----- Excerpted passage

I found that my insomnia was due to feelings of worry and anxiety for the next day and running through everything that had happened during the day. I would focus on the negative points of the day and make myself feel worse. This also affected my confidence and ability to make friends.

Turning a Negative into a Positive

My cognitive behavior therapy sessions only lasted a couple of months. Within that time, I was able to talk about my feelings and learned how to turn something that I thought was negative into a positive. For example, not having enough money for gas for the day would usually be a negative and make me want to go back to bed but I saw it as a chance to walk and have a healthier lifestyle.

Understanding the symptoms has helped me look out for a relapse. I don’t think I will ever be cured of depression but I can prevent it from causing the problems that it has in the past. I just need to catch it early and start taking the steps to think brighter and find something that I enjoy.

I often worry when I have a sad day and start to worry about it continuing for a few days. However, I have learned to look at the reasons why I feel down. This helps to prevent the feelings continuing longer than they have to; preventing that relapse. By knowing why, I can take fix the problem at hand.

Most of the time it is because I’m tired so I ask my husband to look after our daughter so I can get a couple of extra hours sleep. I am lucky to have him as support and that he understands my mental illness.

Loss of My Passion

When I was suffering with teen depression symptoms, I found that I lost interest in passions and hobbies. Swimming was important for me but I would rather sit and read magazines or books instead of jumping in the pool.

According to NHS Choices, exercise is a great way to help depression. It increases the amount of control a person has over their life, which is sometimes missing in patients with depression. I have since found that more exercise has increased the amount of energy that I feel I have. I feel good after a workout and want to keep going.

It is easy to sit and do nothing when you feel tired and sad but I have found that the best thing is getting up and moving around. I have games for my Nintendo Wii, which I use when the weather is bad, go swimming or go for walks around the block with my daughter to make sure she gets enough fresh air.

----------

Extend the personal account of coping with depression, picking up right after its last paragraph.

----- Entries supplied

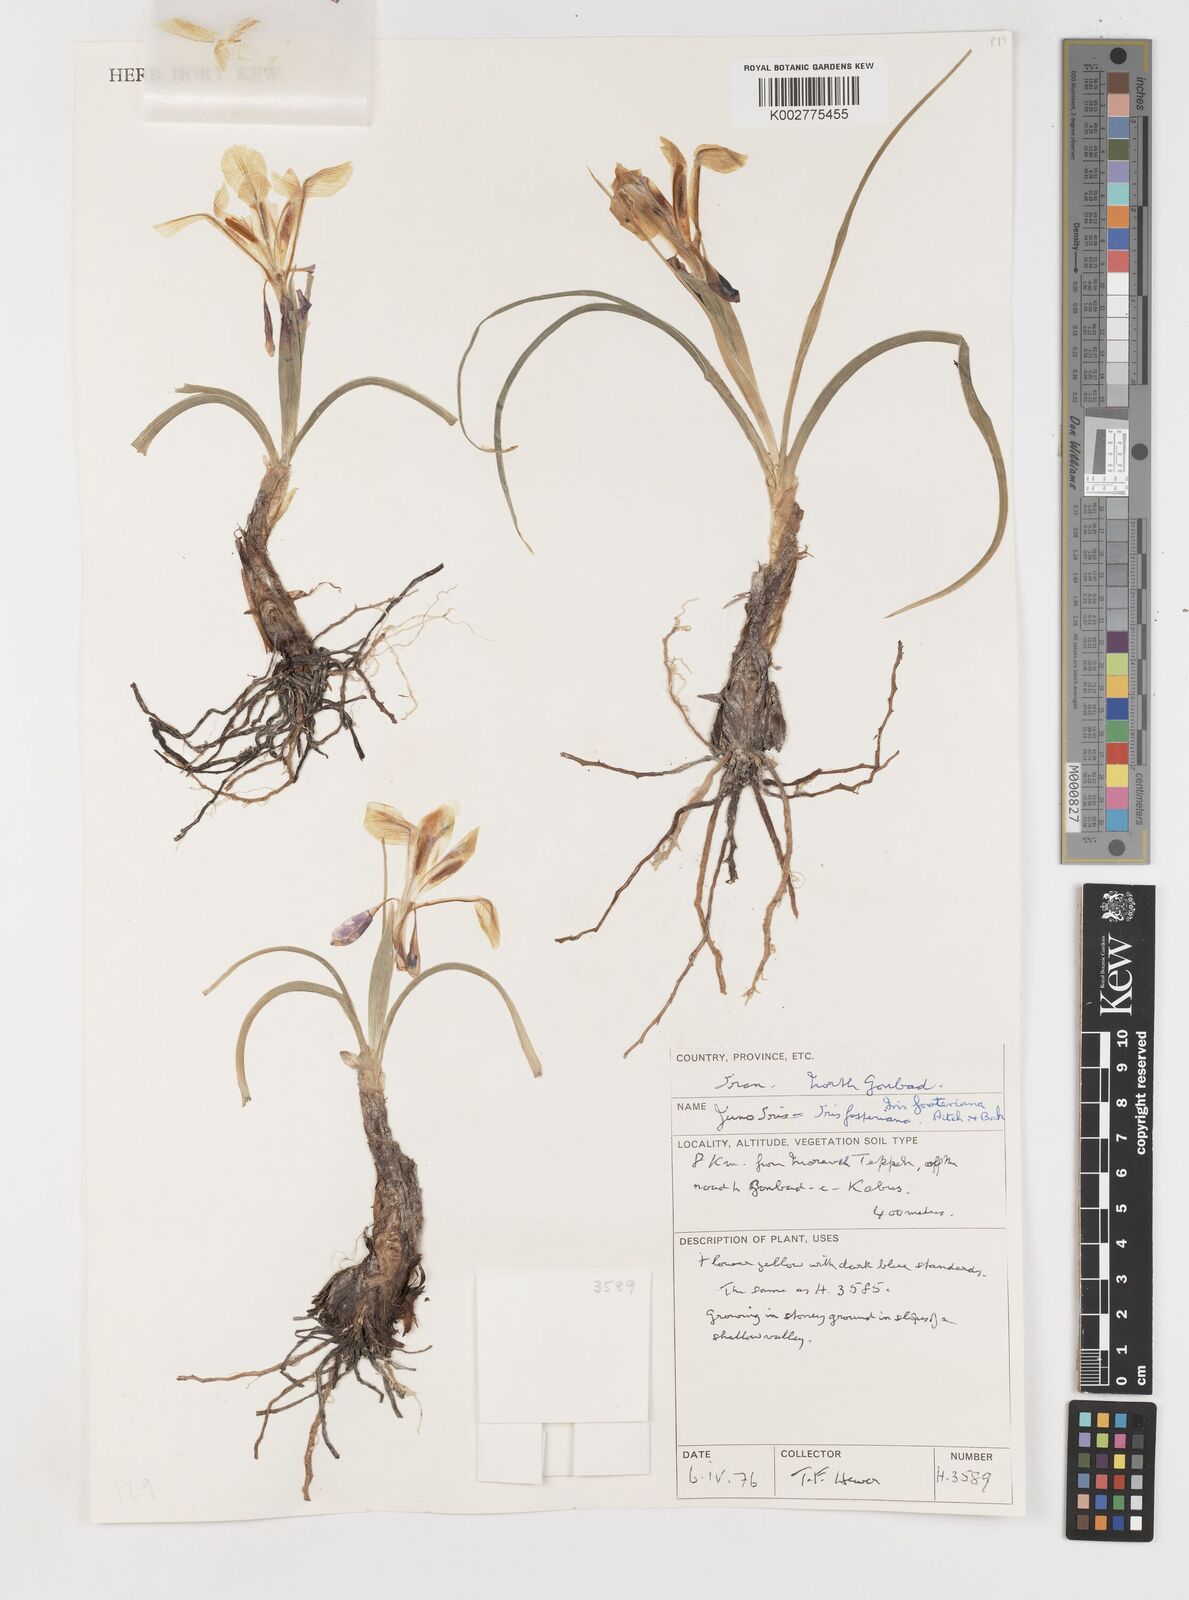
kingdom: Plantae
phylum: Tracheophyta
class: Liliopsida
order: Asparagales
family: Iridaceae
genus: Iris
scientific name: Iris fosteriana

----------

> **Response to the task**
Another hobby that I once enjoyed and started to lose passion for was writing. This has helped me improve my mental illnesses considerably since I now have a way to face my feelings. Every day, I write in my diary like I am talking to a friend. I tell my diary how my day went, the feelings I experienced during the day and why I experienced those feelings. I also started looking for ways to help others with their feelings, which this is one of those ways.

Writing has also become an escape for me. It is a way to go into another world and deal with problems in there. Sometimes I use my own problems and tell the story through the eyes of my characters but I can also focus on more serious problems than mine. I often refer to it as fun writing but it is also therapeutic.

Signs of Teenage Depression

I Can Take Control of My Life

Now that I know the teen depression symptoms to look out for, I can take more control over my life. I no longer let my moods affect my daily routine. I still have the odd down day but it never lasts longer than a couple of days. I have accepted that the odd sad day is just a normal part of life and doesn’t necessarily mean that I am suffering from a relapse.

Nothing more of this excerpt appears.